+++ Provided data +++
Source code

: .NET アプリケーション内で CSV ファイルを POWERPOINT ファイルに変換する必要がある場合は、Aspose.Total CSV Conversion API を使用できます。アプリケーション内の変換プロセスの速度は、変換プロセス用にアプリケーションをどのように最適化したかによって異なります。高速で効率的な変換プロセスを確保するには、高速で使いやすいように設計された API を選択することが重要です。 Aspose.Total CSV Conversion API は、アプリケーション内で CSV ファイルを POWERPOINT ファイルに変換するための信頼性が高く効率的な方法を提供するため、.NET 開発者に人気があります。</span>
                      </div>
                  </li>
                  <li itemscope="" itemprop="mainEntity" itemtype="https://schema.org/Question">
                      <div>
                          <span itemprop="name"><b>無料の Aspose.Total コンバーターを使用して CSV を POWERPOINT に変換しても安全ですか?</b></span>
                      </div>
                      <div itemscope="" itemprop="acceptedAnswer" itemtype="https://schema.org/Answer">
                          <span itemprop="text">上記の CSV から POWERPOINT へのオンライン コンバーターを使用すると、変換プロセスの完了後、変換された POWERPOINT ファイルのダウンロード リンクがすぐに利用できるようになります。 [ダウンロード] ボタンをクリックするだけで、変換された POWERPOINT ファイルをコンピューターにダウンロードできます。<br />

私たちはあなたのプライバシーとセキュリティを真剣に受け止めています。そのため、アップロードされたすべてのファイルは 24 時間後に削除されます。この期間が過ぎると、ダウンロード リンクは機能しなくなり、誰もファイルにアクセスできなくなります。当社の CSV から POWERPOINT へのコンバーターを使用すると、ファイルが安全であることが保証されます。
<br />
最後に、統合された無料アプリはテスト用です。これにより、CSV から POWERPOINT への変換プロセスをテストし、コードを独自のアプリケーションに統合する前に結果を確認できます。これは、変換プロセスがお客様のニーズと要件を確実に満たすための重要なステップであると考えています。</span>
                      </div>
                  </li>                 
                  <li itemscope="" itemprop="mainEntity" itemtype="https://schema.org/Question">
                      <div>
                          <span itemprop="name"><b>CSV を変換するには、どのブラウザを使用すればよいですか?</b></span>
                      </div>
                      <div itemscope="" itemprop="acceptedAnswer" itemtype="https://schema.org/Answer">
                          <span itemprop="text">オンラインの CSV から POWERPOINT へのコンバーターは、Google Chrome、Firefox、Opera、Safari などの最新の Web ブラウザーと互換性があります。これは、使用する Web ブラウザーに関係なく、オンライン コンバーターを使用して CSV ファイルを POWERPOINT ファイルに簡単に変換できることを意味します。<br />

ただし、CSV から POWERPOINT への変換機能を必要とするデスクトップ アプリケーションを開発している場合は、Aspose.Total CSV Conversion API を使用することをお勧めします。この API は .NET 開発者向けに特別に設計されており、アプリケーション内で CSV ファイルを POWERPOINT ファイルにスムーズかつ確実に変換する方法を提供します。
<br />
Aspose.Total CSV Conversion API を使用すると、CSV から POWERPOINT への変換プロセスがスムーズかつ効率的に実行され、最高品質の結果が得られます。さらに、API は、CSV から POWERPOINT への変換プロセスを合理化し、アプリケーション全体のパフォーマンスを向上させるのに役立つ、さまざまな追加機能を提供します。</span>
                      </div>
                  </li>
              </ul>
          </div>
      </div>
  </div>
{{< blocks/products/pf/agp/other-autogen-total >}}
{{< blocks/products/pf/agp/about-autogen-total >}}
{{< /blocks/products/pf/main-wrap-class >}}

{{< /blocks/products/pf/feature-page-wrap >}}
+++
What needs to be done:
Restate each of the entries above verbatim.

Written solution:
Source code

: .NET アプリケーション内で CSV ファイルを POWERPOINT ファイルに変換する必要がある場合は、Aspose.Total CSV Conversion API を使用できます。アプリケーション内の変換プロセスの速度は、変換プロセス用にアプリケーションをどのように最適化したかによって異なります。高速で効率的な変換プロセスを確保するには、高速で使いやすいように設計された API を選択することが重要です。 Aspose.Total CSV Conversion API は、アプリケーション内で CSV ファイルを POWERPOINT ファイルに変換するための信頼性が高く効率的な方法を提供するため、.NET 開発者に人気があります。</span>
                      </div>
                  </li>
                  <li itemscope="" itemprop="mainEntity" itemtype="https://schema.org/Question">
                      <div>
                          <span itemprop="name"><b>無料の Aspose.Total コンバーターを使用して CSV を POWERPOINT に変換しても安全ですか?</b></span>
                      </div>
                      <div itemscope="" itemprop="acceptedAnswer" itemtype="https://schema.org/Answer">
                          <span itemprop="text">上記の CSV から POWERPOINT へのオンライン コンバーターを使用すると、変換プロセスの完了後、変換された POWERPOINT ファイルのダウンロード リンクがすぐに利用できるようになります。 [ダウンロード] ボタンをクリックするだけで、変換された POWERPOINT ファイルをコンピューターにダウンロードできます。<br />

私たちはあなたのプライバシーとセキュリティを真剣に受け止めています。そのため、アップロードされたすべてのファイルは 24 時間後に削除されます。この期間が過ぎると、ダウンロード リンクは機能しなくなり、誰もファイルにアクセスできなくなります。当社の CSV から POWERPOINT へのコンバーターを使用すると、ファイルが安全であることが保証されます。
<br />
最後に、統合された無料アプリはテスト用です。これにより、CSV から POWERPOINT への変換プロセスをテストし、コードを独自のアプリケーションに統合する前に結果を確認できます。これは、変換プロセスがお客様のニーズと要件を確実に満たすための重要なステップであると考えています。</span>
                      </div>
                  </li>                 
                  <li itemscope="" itemprop="mainEntity" itemtype="https://schema.org/Question">
                      <div>
                          <span itemprop="name"><b>CSV を変換するには、どのブラウザを使用すればよいですか?</b></span>
                      </div>
                      <div itemscope="" itemprop="acceptedAnswer" itemtype="https://schema.org/Answer">
                          <span itemprop="text">オンラインの CSV から POWERPOINT へのコンバーターは、Google Chrome、Firefox、Opera、Safari などの最新の Web ブラウザーと互換性があります。これは、使用する Web ブラウザーに関係なく、オンライン コンバーターを使用して CSV ファイルを POWERPOINT ファイルに簡単に変換できることを意味します。<br />

ただし、CSV から POWERPOINT への変換機能を必要とするデスクトップ アプリケーションを開発している場合は、Aspose.Total CSV Conversion API を使用することをお勧めします。この API は .NET 開発者向けに特別に設計されており、アプリケーション内で CSV ファイルを POWERPOINT ファイルにスムーズかつ確実に変換する方法を提供します。
<br />
Aspose.Total CSV Conversion API を使用すると、CSV から POWERPOINT への変換プロセスがスムーズかつ効率的に実行され、最高品質の結果が得られます。さらに、API は、CSV から POWERPOINT への変換プロセスを合理化し、アプリケーション全体のパフォーマンスを向上させるのに役立つ、さまざまな追加機能を提供します。</span>
                      </div>
                  </li>
              </ul>
          </div>
      </div>
  </div>
{{< blocks/products/pf/agp/other-autogen-total >}}
{{< blocks/products/pf/agp/about-autogen-total >}}
{{< /blocks/products/pf/main-wrap-class >}}

{{< /blocks/products/pf/feature-page-wrap >}}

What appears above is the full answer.